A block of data
* Begin *

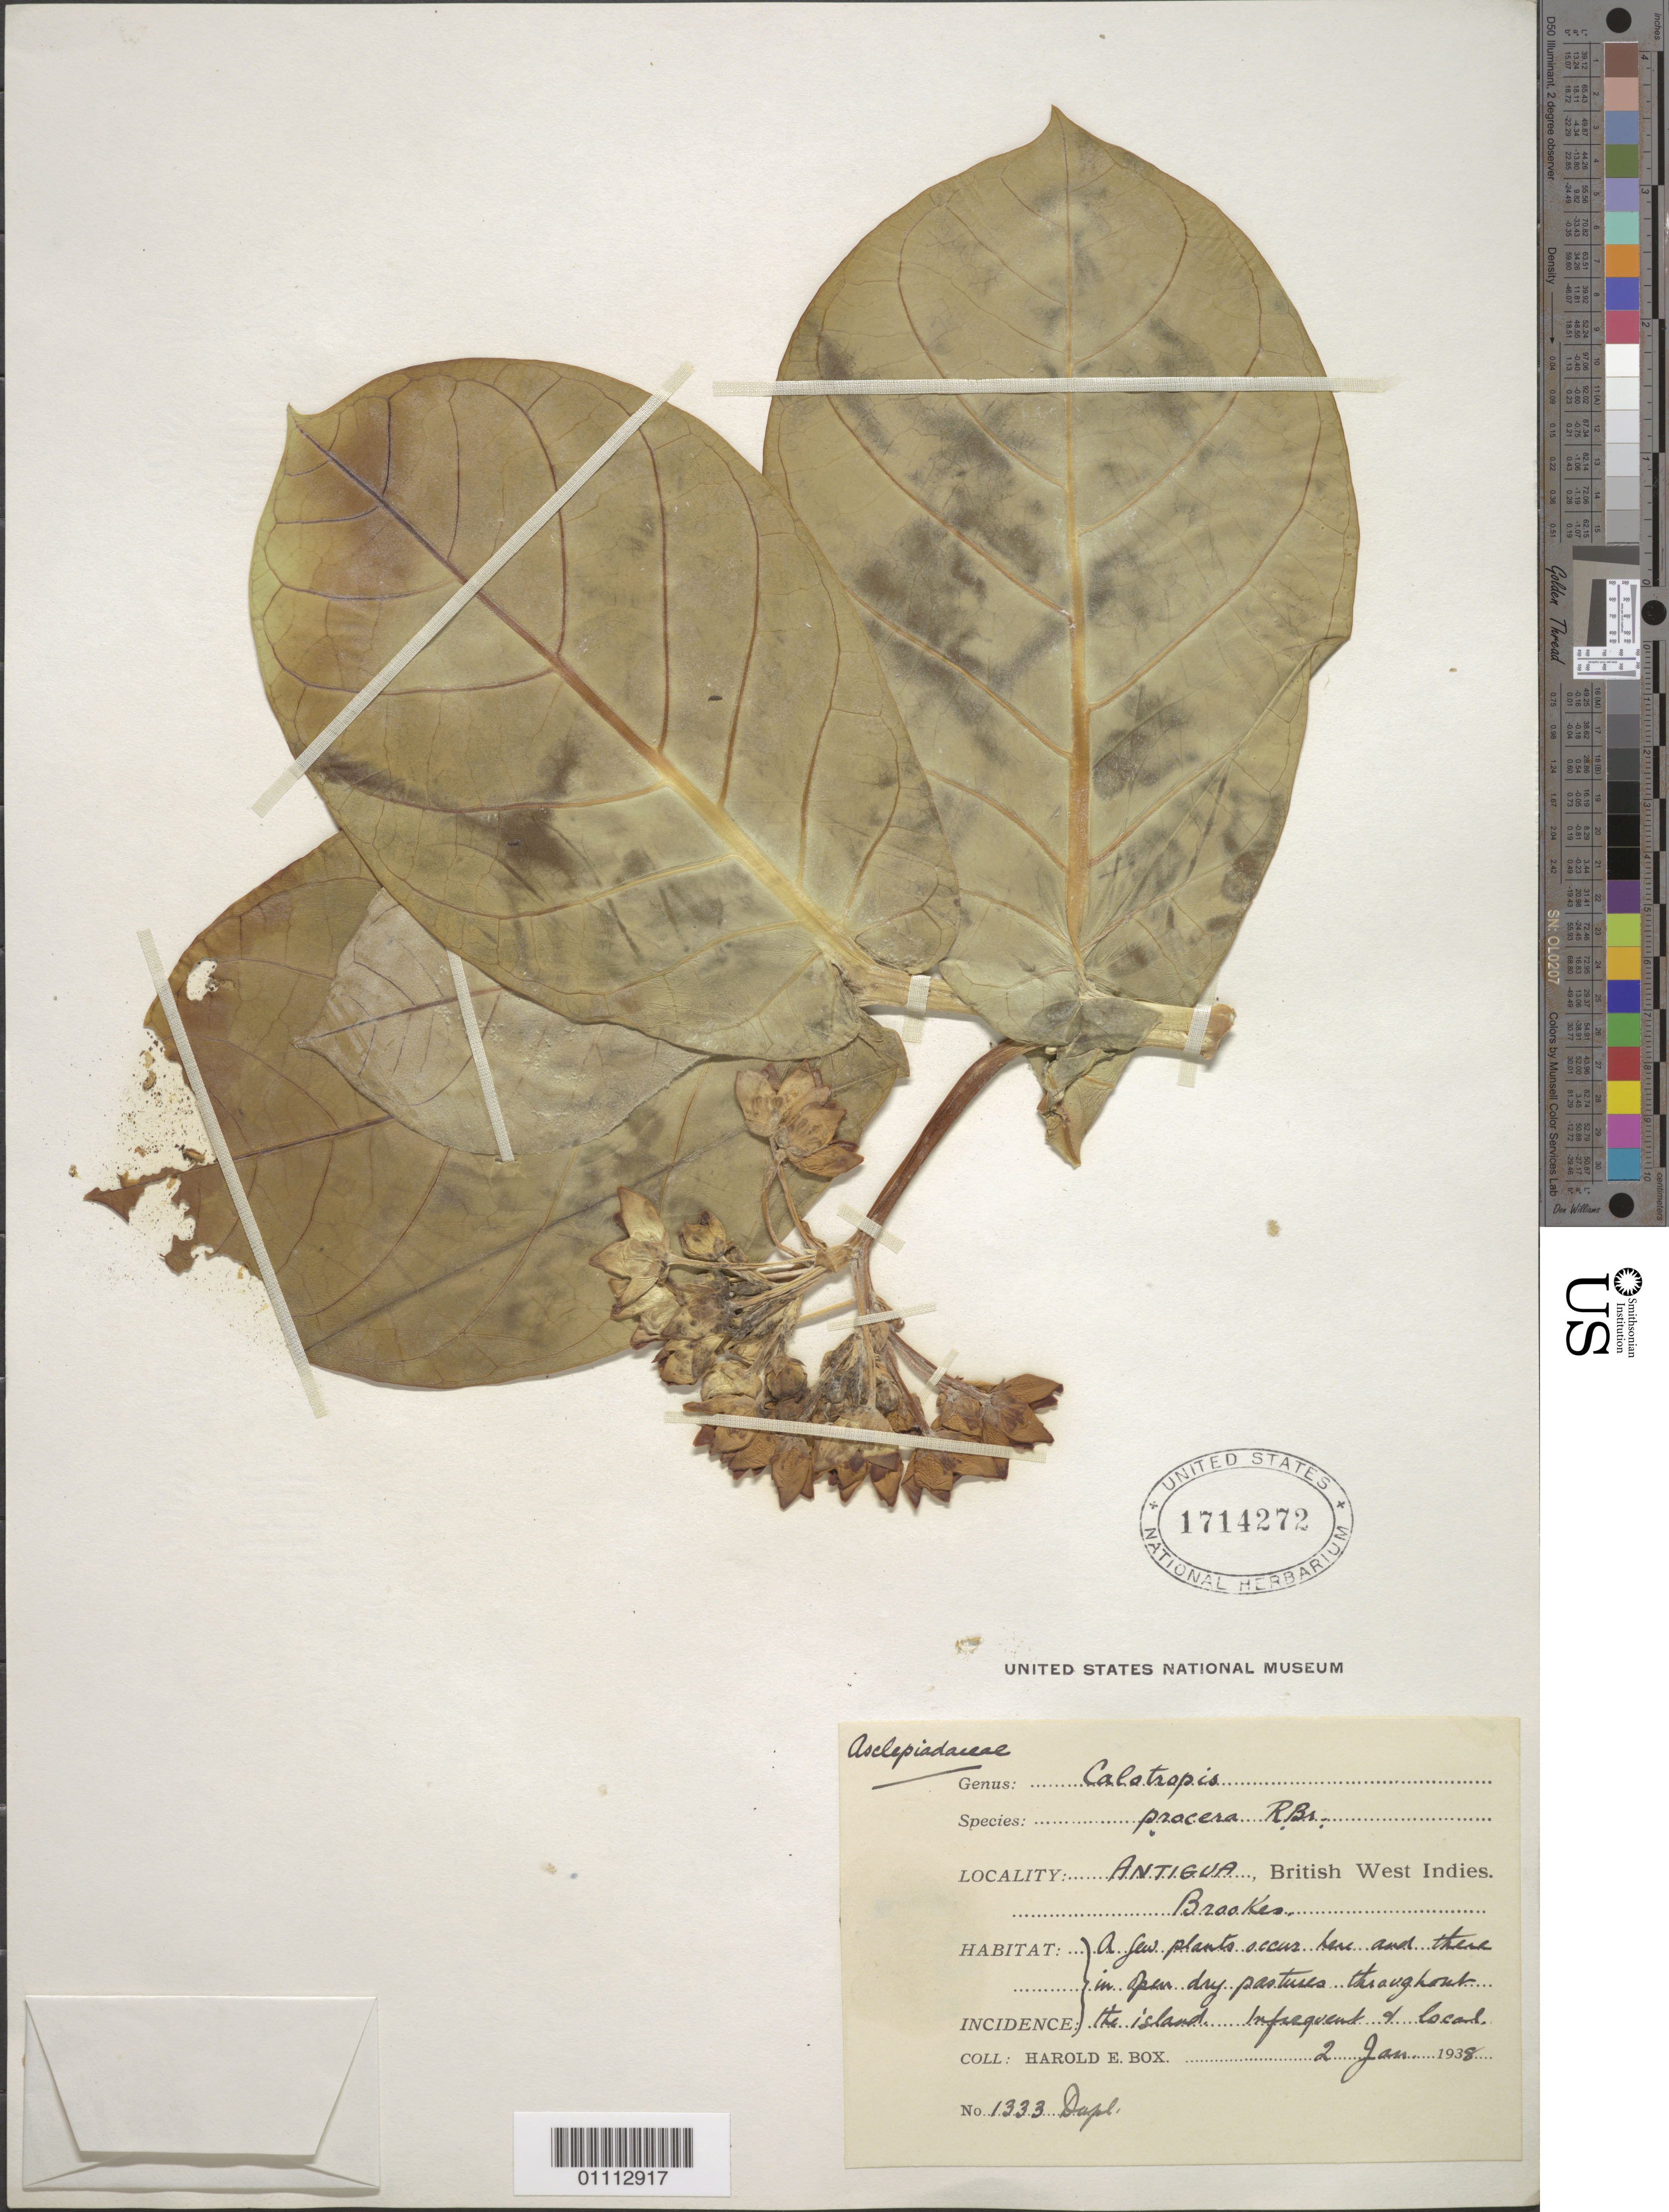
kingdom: Plantae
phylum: Tracheophyta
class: Magnoliopsida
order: Gentianales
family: Apocynaceae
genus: Calotropis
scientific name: Calotropis procera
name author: (Aiton) W.T. Aiton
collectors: H. E. Box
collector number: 1333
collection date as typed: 02 Jan 1938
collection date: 1938-01-02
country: Antigua and Barbuda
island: Leeward Is.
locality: Brookes. A few plants occur here and there in open dry pastures throuhout the island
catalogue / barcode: US 1714272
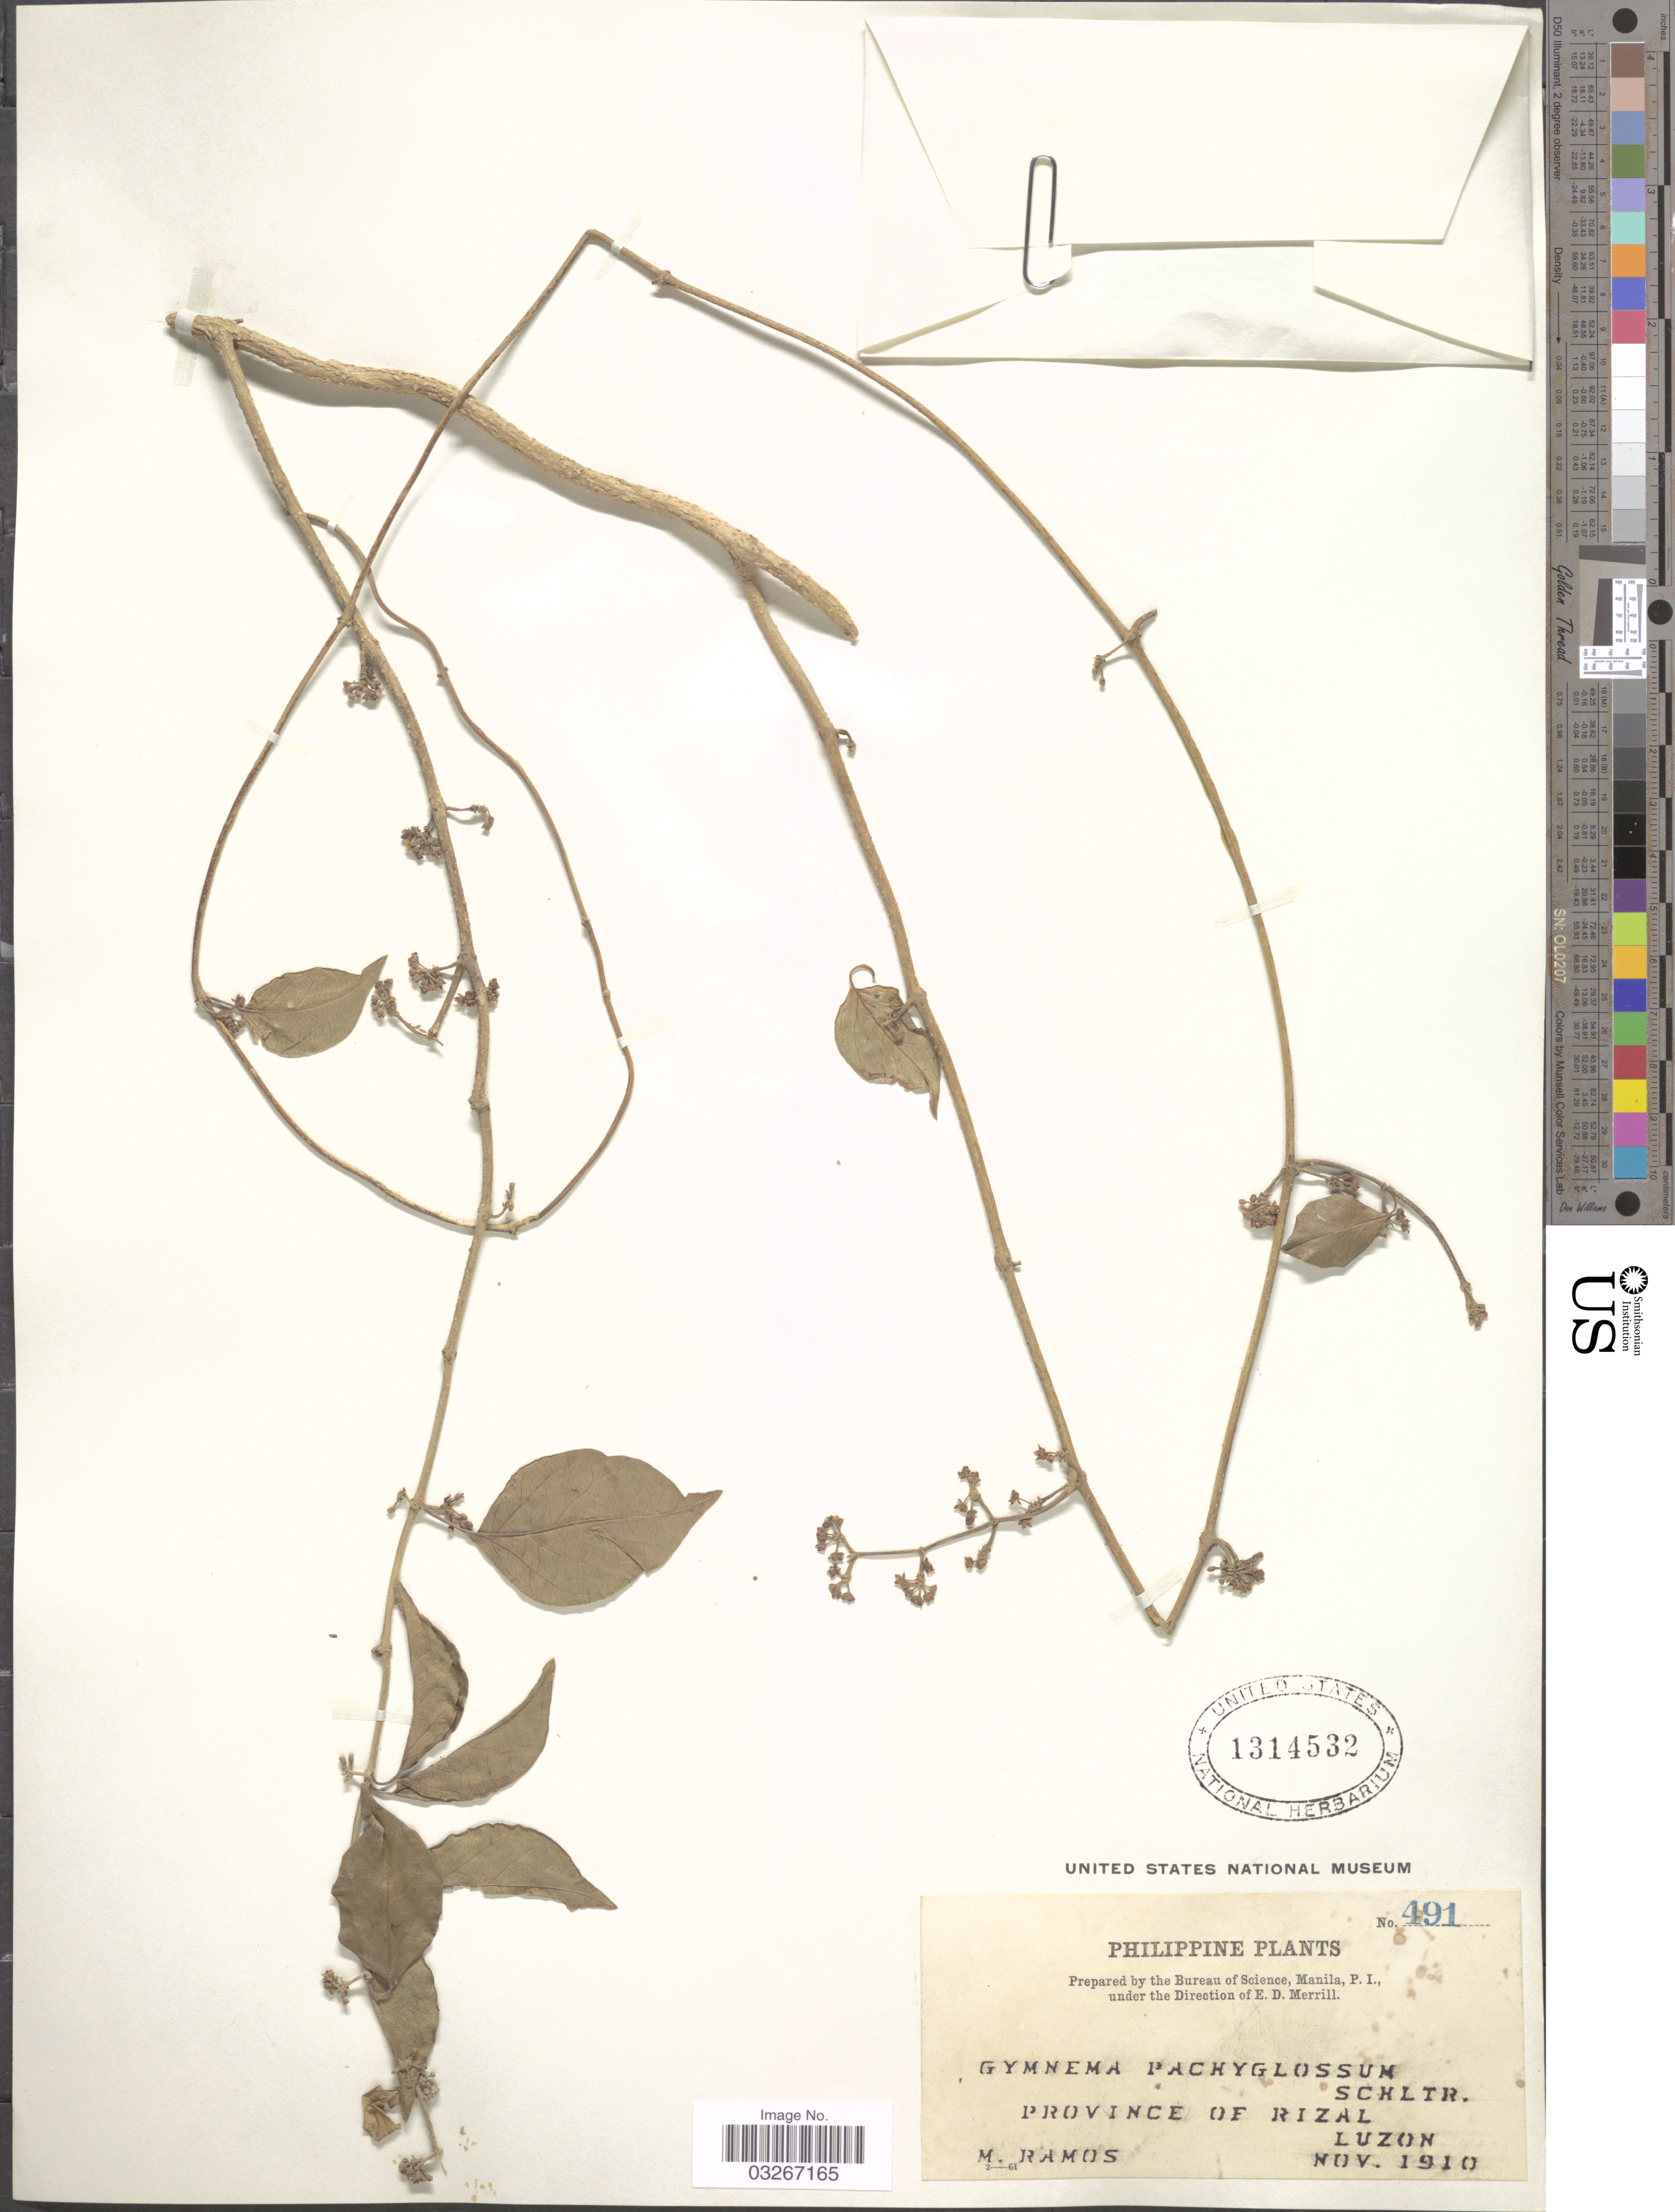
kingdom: Plantae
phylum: Tracheophyta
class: Magnoliopsida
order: Gentianales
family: Apocynaceae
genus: Gymnema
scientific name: Gymnema pachyglossum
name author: Schltr.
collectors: M. Ramos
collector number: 491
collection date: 1910-11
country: Philippines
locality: Province of Rizal. Luzon.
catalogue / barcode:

* End *

THE TASK
Copy every line of the records above word for word, leaving out the picture lines.

PROBLEM SOLUTION
kingdom: Plantae
phylum: Tracheophyta
class: Magnoliopsida
order: Gentianales
family: Apocynaceae
genus: Calotropis
scientific name: Calotropis procera
name author: (Aiton) W.T. Aiton
collectors: H. E. Box
collector number: 1333
collection date as typed: 02 Jan 1938
collection date: 1938-01-02
country: Antigua and Barbuda
island: Leeward Is.
locality: Brookes. A few plants occur here and there in open dry pastures throuhout the island
catalogue / barcode: US 1714272
kingdom: Plantae
phylum: Tracheophyta
class: Magnoliopsida
order: Gentianales
family: Apocynaceae
genus: Gymnema
scientific name: Gymnema pachyglossum
name author: Schltr.
collectors: M. Ramos
collector number: 491
collection date: 1910-11
country: Philippines
locality: Province of Rizal. Luzon.
catalogue / barcode:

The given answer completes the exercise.